▸ **Task objective**:
Every line of the material that mentions the word "PlayStation" should be copied out.

▸ **Supplied entries**:
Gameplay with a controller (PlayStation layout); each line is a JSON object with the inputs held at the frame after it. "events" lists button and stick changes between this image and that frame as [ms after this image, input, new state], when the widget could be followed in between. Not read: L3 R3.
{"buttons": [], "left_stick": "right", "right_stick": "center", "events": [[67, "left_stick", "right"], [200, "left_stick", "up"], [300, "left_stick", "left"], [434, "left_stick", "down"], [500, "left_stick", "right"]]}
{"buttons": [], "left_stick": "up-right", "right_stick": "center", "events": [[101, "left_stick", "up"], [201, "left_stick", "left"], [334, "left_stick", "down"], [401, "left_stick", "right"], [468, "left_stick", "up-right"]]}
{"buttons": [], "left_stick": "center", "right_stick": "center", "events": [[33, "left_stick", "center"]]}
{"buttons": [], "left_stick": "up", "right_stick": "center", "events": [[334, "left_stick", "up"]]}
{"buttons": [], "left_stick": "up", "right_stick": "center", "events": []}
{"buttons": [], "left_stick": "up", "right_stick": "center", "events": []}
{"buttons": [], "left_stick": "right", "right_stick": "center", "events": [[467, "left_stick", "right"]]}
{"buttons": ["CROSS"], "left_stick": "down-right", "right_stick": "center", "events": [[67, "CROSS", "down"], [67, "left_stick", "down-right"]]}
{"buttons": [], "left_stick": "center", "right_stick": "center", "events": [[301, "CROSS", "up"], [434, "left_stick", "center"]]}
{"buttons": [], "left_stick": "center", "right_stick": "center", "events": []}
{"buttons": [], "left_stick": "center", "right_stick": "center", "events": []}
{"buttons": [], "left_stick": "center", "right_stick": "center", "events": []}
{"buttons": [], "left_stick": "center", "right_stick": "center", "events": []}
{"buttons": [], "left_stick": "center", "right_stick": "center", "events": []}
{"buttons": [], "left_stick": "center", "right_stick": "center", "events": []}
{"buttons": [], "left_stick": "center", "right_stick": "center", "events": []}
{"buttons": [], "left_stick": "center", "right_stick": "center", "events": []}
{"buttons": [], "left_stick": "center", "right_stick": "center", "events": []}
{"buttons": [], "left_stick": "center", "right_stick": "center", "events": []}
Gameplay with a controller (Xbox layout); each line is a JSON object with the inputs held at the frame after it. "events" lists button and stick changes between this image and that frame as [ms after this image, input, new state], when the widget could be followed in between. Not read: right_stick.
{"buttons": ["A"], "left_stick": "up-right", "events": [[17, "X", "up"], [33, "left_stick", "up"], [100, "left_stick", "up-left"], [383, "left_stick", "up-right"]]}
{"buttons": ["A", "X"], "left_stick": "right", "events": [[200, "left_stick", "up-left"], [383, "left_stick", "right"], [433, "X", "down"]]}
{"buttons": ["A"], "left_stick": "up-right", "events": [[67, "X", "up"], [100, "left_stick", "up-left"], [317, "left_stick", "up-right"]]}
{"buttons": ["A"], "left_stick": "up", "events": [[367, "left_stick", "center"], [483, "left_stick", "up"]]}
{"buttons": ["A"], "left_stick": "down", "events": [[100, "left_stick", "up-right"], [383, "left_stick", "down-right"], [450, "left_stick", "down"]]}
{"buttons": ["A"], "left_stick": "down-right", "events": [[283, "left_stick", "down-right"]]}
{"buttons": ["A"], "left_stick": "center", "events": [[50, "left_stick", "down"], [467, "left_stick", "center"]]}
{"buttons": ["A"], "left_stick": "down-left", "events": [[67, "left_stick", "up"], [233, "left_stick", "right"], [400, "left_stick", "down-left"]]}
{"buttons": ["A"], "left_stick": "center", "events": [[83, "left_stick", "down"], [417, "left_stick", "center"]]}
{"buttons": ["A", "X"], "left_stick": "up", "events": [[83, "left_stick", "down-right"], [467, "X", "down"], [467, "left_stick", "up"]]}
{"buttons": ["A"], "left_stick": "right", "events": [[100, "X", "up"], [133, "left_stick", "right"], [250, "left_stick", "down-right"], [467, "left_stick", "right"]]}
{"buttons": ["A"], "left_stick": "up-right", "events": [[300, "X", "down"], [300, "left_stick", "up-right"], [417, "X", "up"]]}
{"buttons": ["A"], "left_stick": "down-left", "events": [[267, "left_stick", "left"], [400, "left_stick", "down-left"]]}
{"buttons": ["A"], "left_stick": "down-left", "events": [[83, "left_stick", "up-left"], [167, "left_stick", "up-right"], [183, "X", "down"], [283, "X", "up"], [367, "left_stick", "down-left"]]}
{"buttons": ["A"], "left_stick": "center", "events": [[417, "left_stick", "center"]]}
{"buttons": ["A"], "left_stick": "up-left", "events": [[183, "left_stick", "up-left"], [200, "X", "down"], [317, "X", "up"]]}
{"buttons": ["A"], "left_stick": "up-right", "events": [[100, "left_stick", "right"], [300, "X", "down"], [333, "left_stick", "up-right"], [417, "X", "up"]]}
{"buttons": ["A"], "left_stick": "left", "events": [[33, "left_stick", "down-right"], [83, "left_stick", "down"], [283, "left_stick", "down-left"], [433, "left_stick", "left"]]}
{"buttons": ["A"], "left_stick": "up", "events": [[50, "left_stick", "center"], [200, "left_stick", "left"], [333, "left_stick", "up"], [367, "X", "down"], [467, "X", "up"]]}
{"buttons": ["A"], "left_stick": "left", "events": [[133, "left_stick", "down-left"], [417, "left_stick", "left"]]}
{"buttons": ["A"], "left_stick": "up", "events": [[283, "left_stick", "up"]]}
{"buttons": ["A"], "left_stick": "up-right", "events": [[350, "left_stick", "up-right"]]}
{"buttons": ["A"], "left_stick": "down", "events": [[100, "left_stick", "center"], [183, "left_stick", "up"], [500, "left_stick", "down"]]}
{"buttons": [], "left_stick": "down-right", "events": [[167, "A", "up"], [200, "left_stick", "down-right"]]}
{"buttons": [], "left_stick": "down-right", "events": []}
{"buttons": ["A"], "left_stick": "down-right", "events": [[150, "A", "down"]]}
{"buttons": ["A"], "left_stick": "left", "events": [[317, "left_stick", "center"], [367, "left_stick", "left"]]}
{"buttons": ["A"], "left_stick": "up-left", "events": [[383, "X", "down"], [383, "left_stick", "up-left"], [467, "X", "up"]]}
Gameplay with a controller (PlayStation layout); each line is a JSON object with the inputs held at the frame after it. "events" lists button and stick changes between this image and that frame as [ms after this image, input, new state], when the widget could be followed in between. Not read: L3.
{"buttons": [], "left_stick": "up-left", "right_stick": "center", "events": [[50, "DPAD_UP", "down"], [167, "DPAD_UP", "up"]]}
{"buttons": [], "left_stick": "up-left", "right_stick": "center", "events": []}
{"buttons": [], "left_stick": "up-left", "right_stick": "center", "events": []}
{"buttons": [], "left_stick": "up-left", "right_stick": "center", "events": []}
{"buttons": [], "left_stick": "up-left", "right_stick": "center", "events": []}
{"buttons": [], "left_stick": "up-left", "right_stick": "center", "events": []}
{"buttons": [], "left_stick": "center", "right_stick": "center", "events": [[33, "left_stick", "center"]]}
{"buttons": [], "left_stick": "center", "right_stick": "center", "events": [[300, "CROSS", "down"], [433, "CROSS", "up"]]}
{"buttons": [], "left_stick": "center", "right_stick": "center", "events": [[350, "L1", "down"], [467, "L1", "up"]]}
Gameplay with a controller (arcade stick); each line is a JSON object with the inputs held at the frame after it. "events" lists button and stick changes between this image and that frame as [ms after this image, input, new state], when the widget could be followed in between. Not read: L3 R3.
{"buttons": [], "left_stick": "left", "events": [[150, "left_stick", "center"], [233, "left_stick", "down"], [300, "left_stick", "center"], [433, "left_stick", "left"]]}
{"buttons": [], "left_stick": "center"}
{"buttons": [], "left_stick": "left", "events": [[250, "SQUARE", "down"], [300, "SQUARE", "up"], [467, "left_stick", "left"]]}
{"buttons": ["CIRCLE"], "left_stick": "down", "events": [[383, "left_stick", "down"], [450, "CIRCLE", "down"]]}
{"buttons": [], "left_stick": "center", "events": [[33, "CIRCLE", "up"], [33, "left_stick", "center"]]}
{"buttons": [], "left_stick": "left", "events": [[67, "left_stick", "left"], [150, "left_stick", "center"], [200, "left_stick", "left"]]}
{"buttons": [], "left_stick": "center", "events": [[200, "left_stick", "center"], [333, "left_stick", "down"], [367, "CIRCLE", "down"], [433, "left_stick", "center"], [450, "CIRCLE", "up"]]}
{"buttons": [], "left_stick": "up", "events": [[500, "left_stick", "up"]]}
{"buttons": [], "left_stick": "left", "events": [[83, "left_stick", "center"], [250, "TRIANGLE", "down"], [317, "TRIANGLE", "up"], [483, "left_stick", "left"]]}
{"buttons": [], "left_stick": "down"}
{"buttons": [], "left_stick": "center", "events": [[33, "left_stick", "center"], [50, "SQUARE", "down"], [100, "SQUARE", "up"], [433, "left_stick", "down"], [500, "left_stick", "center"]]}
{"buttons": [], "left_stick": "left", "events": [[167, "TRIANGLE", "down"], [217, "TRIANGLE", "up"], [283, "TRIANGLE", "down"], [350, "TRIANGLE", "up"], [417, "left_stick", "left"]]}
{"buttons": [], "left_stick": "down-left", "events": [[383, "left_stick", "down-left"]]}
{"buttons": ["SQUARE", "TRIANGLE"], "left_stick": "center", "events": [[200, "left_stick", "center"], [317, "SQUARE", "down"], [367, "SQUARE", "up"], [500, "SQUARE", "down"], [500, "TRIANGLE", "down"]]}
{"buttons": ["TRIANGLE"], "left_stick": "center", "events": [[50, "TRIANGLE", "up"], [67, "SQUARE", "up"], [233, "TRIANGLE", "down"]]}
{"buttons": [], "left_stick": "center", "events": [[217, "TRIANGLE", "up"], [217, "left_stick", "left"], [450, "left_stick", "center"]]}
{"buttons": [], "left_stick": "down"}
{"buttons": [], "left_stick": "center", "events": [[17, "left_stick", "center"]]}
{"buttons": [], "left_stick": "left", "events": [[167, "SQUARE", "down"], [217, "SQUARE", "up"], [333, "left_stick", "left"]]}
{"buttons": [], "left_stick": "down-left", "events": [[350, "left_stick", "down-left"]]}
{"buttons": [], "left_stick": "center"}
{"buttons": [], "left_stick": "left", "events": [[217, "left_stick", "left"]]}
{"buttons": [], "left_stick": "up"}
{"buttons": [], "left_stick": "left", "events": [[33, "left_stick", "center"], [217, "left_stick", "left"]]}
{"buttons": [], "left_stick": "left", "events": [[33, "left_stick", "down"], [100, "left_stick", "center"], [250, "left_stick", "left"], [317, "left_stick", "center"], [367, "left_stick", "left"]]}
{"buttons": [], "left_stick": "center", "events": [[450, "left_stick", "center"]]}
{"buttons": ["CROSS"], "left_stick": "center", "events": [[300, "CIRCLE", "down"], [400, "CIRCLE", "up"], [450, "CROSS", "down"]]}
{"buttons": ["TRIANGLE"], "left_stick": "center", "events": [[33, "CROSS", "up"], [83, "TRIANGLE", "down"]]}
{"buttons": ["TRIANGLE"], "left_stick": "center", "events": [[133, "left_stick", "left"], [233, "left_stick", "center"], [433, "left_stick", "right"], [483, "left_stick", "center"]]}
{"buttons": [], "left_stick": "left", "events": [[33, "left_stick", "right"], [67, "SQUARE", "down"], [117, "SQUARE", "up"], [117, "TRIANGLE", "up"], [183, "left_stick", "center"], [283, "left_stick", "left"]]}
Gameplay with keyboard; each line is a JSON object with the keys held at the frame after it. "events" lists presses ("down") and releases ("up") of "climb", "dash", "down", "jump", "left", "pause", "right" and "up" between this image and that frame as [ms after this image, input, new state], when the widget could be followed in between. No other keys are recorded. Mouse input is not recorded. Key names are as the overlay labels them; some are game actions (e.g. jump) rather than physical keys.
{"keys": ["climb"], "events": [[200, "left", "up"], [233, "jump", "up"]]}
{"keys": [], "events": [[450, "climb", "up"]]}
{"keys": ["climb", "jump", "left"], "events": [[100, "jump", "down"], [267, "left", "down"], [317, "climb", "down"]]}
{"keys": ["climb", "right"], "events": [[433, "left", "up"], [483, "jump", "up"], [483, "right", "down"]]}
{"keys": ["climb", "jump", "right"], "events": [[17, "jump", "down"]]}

▸ **Reply to the exercise**:
Gameplay with a controller (PlayStation layout); each line is a JSON object with the inputs held at the frame after it. "events" lists button and stick changes between this image and that frame as [ms after this image, input, new state], when the widget could be followed in between. Not read: L3 R3.
Gameplay with a controller (PlayStation layout); each line is a JSON object with the inputs held at the frame after it. "events" lists button and stick changes between this image and that frame as [ms after this image, input, new state], when the widget could be followed in between. Not read: L3.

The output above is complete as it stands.